• _ACTIVITY_
Pictures do not belong in the copy; quote every entry below exactly.

-------

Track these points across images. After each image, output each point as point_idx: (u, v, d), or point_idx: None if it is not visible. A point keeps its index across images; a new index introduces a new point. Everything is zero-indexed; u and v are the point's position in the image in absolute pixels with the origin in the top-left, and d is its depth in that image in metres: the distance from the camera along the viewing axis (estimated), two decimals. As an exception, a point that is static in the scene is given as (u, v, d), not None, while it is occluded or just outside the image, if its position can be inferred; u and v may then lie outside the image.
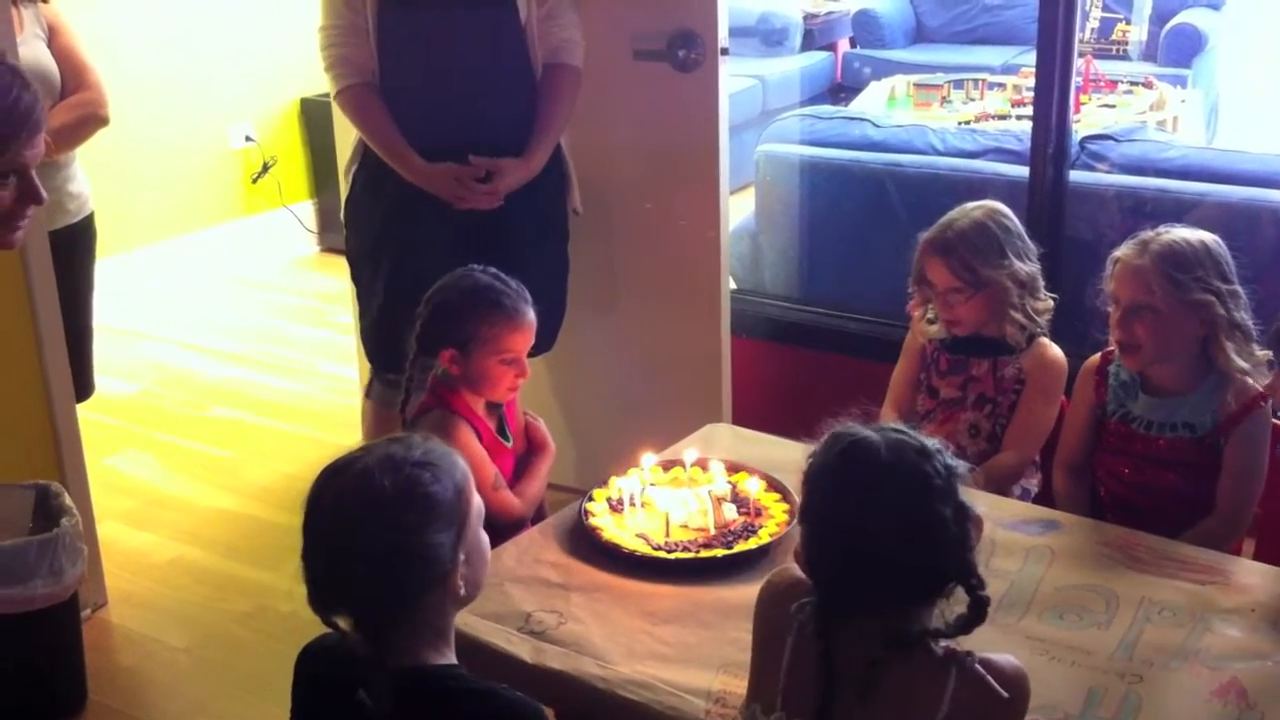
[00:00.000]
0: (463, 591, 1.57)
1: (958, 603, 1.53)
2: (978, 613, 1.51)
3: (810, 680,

-------

• _PROBLEM SOLUTION_
Track these points across images. After each image, output each point as point_idx: (u, v, d), or point_idx: None if it is not visible. A point keeps its index across images; a new index introduces a new point. Everything is zero-indexed; u and v are the point's position in the image in absolute pixels with the origin in the top-left, and d is its depth in that image in metres: the distance from the camera along the viewing axis (estimated), two decimals. As an exception, a point that is static in the scene is given as (u, v, d), not None, while it is occluded or just outside the image, if its position can be inferred; u and v may then lie outside the image.
[00:00.000]
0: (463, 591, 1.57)
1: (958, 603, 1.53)
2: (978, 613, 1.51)
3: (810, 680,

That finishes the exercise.